There is an article in today’s Daily Mail containing research on whether divorce statistics are affected by whether people live together first or not.  In the 60’s people who lived together before they married had a much higher chance of divorce than
they do today.  The study’s author says this is because co-habiting today is much more common and therefore doesn’t affect the success of subsequent marriage. 

The article also details how cohabitation with and without engagement affects the divorce rates, however it would be really interesting to hear about how rates are affected by the different lengths of time people live together prior to marriage. 

There are several people who have come to Divorce Support Group whose wives or husbands have left within 2 years of getting married after they have cohabited for anything between 5 and 10 years before the marriage.  I think there is a correlation between the length of cohabitation and the statistics associated with divorce.  My view is that when people live together for a long time, they usually do so because one, if not both of them find the institution of marriage an intimacy too far. 

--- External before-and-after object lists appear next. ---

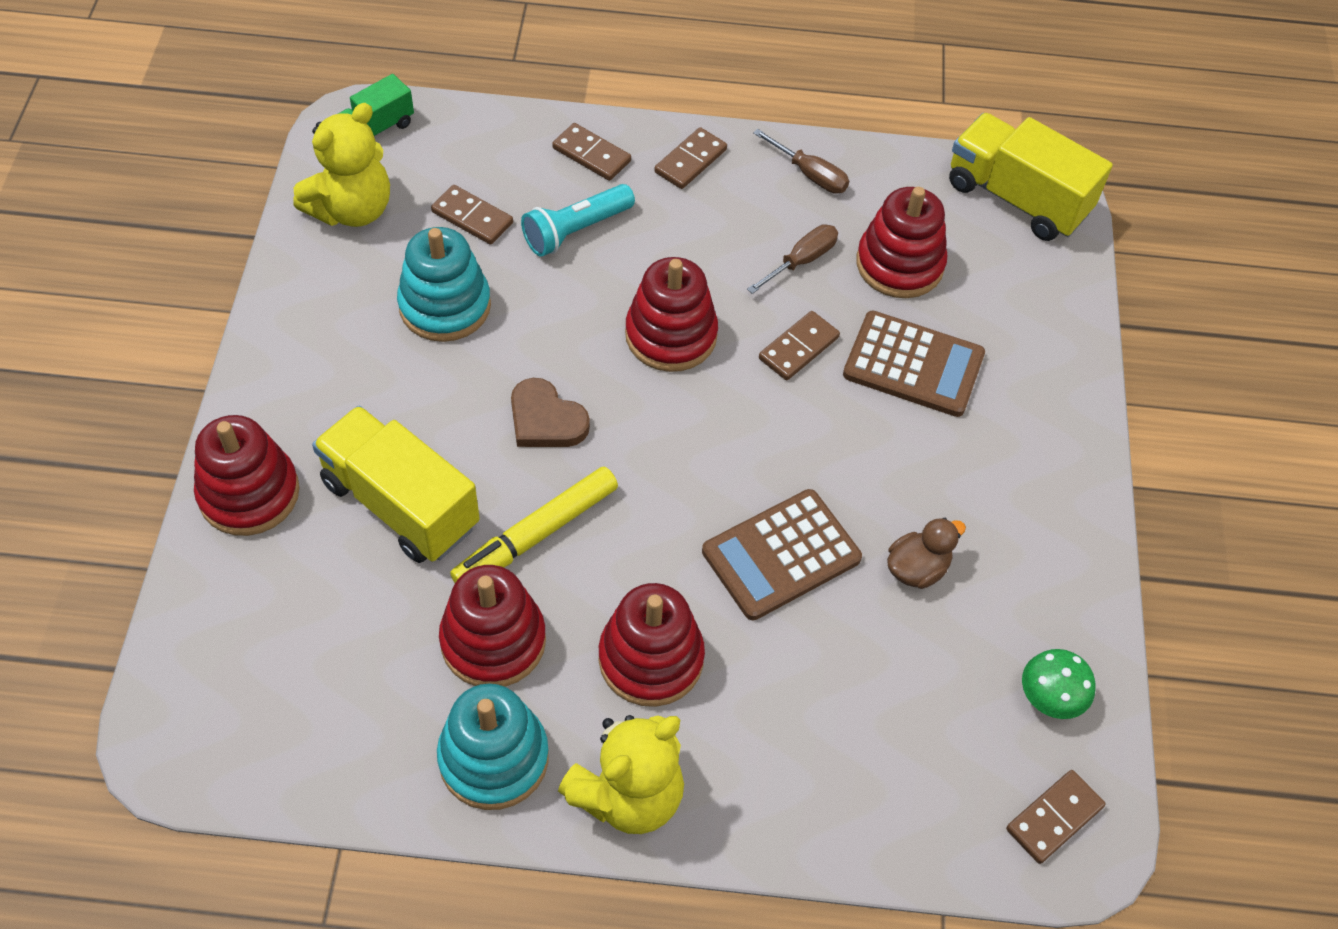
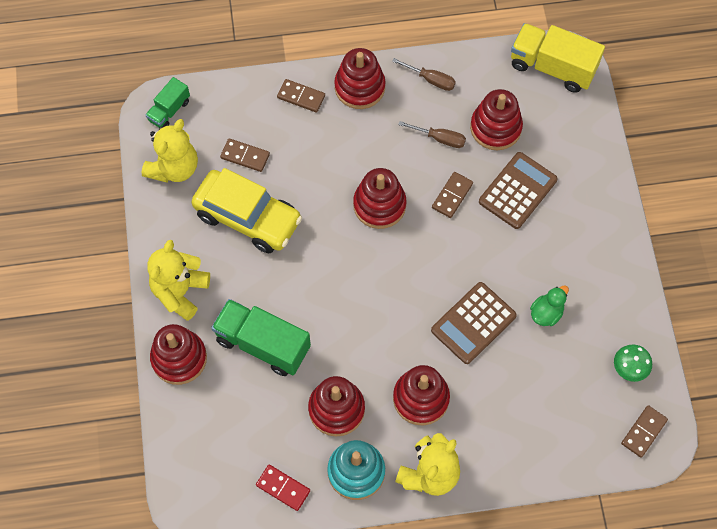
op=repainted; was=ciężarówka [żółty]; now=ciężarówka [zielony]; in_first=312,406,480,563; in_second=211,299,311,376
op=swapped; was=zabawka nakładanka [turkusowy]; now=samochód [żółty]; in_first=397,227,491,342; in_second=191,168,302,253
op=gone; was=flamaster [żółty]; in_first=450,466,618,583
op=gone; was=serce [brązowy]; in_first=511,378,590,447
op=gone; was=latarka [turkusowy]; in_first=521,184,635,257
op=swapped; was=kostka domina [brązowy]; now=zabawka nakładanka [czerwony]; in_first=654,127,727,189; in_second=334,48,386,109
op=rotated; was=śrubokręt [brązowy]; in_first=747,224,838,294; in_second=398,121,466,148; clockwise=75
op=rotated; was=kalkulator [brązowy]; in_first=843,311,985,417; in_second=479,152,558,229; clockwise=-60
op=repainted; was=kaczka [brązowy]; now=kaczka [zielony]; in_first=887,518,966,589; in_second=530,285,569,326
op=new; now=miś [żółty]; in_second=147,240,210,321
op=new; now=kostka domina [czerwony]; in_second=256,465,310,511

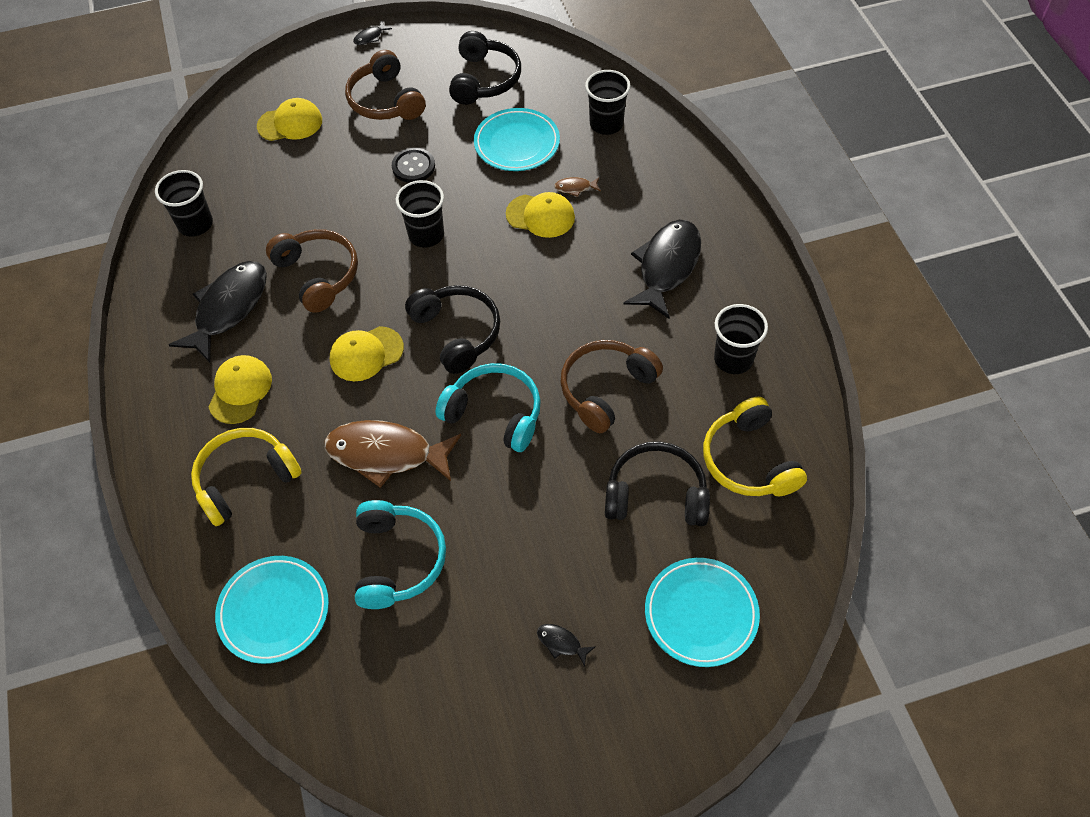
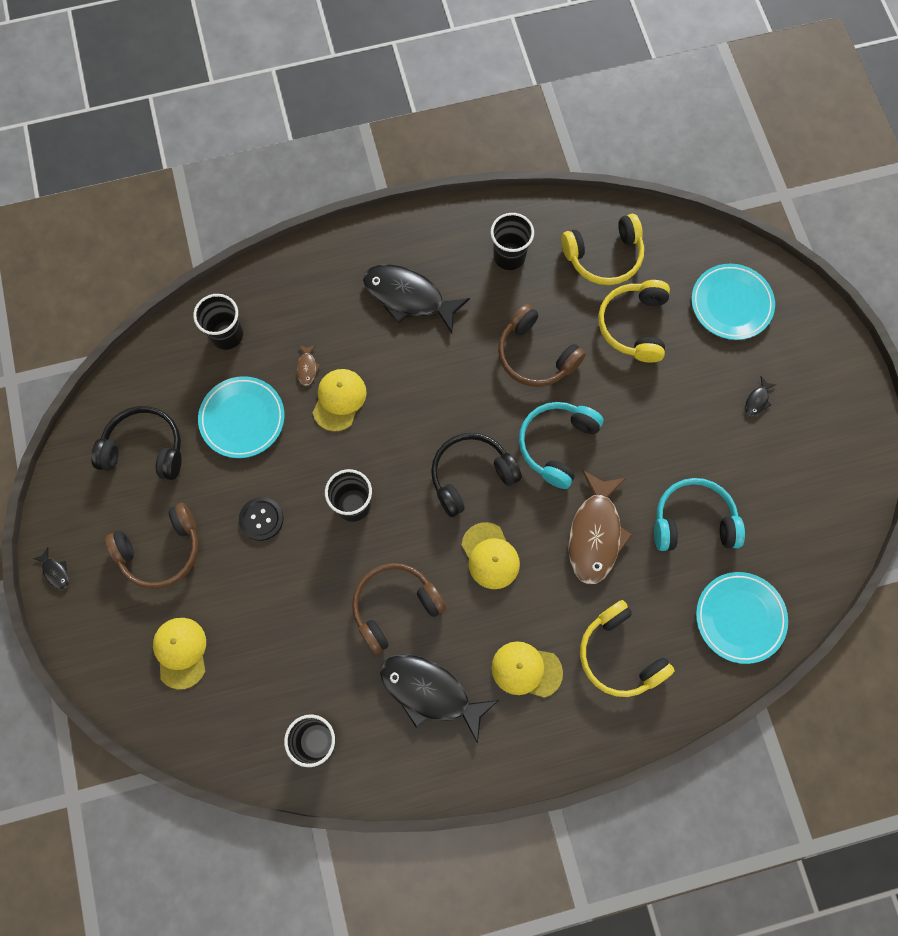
op=repainted; was=słuchawki [czarny]; now=słuchawki [żółty]; in_first=605,442,710,526; in_second=598,280,670,363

That is, although cohabitation is absolute commitment and meaningful, there is something about marriage which is a little more intimate and dependent and therefore potentially more claustrophobic than living together.  It is harder to extricate yourself.  Many people cohabit successfully for their lifetimes, but there is a question mark over why people then marry after such a long time of living together.  Living together for these couples somehow seems safer and less threatening to the relationship.  Taking the next step and marrying after a decade often is one step too far.